Negosiasi plafon utang Amerika Serikat antara Presiden Joe Biden dan Ketua DPR Kevin McCarthy kembali buntu pada Senin sore waktu setempat (22/5) atau Selasa pagi WIB (23/5). Amerika Serikat atau AS terancam bangkrut karena gagal bayar utang sebesar US$ 31,4 triliun dalam 10 hari ke depan.
"Saya merasa kami melakukan diskusi yang produktif. Kami belum mencapai kesepakatan," kata McCarthy kepada wartawan setelah satu jam pembicaraan dengan Biden di Kantor Oval, AS, dikutip dari Reuters, Selasa (23/5).
Presiden dari Partai Demokrat dan anggota Kongres dari Partai Republik telah berjuang untuk membuat kemajuan dalam kesepakatan karena McCarthy menekan pemerintah AS untuk menyetujui pemotongan anggaran federal. Namun Biden menganggap bahwa kebijakan tersebut "ekstrim".
Di sisi lain, Biden mendorong pajak baru pada orang kaya yang dimiliki oleh Partai Republik. Namun demikian, usulan tersebut ditolak.
Pemerintah AS hanya memiliki waktu 10 hari hingga 1 Juni 2023, untuk mencapai kesepakatan pembayaran plafon utang. Jika tidak mencapai kesepakatan, AS terancam gagal bayar dan berisiko mengalami resesi.
Sebelum pertemuan dimulai, Biden mengatakan bahwa dia optimistis mereka dapat membuat beberapa kemajuan. Kedua belah pihak membutuhkan kesepakatan bipartisan untuk ditawarkan ke konstituen mereka.
Utang AS Terus Bertambah dalam 100 Tahun
Berdasarkan data yang dikutip dari situs resmi pemerintah AS, Fiscal Data Treasury, menunjukkan utang pemerintah AS selama 100 tahun terakhir telah meningkat dari US$ 408 miliar (Rp6.000 triliun, kurs Rp14.705 per dolar AS) pada 1922 menjadi US$ 30,93 triliun (Rp454.831 triliun) pada tahun fiskal 2022.
Kenaikan utang di AS dari tahun ke tahun rata-rata meningkat US$1-2 triliun.

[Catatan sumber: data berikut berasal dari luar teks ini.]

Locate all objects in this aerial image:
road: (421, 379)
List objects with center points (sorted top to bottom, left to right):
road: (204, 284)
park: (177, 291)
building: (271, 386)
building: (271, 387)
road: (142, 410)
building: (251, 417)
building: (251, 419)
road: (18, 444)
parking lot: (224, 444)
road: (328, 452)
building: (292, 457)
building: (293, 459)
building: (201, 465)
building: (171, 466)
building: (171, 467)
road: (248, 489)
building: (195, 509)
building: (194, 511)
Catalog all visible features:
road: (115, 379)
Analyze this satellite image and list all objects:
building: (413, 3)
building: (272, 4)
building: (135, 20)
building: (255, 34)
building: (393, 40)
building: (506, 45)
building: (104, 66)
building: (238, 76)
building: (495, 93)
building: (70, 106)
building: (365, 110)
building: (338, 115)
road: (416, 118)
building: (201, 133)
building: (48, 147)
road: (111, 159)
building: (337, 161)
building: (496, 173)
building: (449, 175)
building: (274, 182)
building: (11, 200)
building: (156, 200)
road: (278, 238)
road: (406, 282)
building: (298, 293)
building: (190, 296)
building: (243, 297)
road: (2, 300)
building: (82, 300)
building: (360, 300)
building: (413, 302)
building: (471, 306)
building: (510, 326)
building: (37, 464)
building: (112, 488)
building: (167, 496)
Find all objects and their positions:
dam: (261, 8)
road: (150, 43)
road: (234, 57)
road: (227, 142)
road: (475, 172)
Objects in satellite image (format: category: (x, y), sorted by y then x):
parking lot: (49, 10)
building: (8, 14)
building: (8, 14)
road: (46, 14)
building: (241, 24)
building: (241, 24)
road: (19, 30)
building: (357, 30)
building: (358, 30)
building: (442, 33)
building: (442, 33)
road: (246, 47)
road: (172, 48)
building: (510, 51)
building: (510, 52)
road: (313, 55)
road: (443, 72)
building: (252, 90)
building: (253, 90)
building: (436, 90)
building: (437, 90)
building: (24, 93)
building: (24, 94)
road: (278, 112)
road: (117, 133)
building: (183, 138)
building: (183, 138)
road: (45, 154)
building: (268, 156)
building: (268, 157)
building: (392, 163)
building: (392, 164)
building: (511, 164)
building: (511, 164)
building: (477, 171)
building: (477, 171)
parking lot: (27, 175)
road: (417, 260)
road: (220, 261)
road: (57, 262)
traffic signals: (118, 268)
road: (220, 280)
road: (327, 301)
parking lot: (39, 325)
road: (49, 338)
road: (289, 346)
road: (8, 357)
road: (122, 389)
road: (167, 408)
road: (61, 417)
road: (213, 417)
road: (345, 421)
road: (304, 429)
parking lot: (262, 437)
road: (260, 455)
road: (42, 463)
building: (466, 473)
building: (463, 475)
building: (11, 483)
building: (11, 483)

Namun, pada 2019-2020, utangnya meningkat hingga US$4 triliun.
Dalam laporannya, pemerintah mengakui AS memang telah membawa utang sejak awal, terlebih pada perang revolusi Amerika pada 1 Januari 1791. Utang terus bertambah hingga akhirnya pada 1835 menyusut karena penjualan tanah milik federal dan pemotongan anggaran federal.
Tak hanya perang revolusi, perang saudara AS, hingga keterlibatan AS dalam Perang Dunia I juga berkontribusi pada pembengkakan utang.
Lonjakan besar dalam utang juga terjadi karena perang Afganistan dan Irak, resesi ekonomi yang hebat 2008, dan pandemi Covid-19.
"Dari TA (tahun anggaran) 2019 hingga TA 2021, pengeluaran meningkat sekitar 50%, sebagian besar disebabkan oleh pandemi Covid-19," tulis pemerintah AS.
Selain itu, pemotongan pajak, program stimulus, peningkatan pengeluaran pemerintah, dan penurunan pendapatan pajak yang disebabkan oleh meluasnya pengangguran, umumnya menyebabkan kenaikan tajam dalam utang nasional.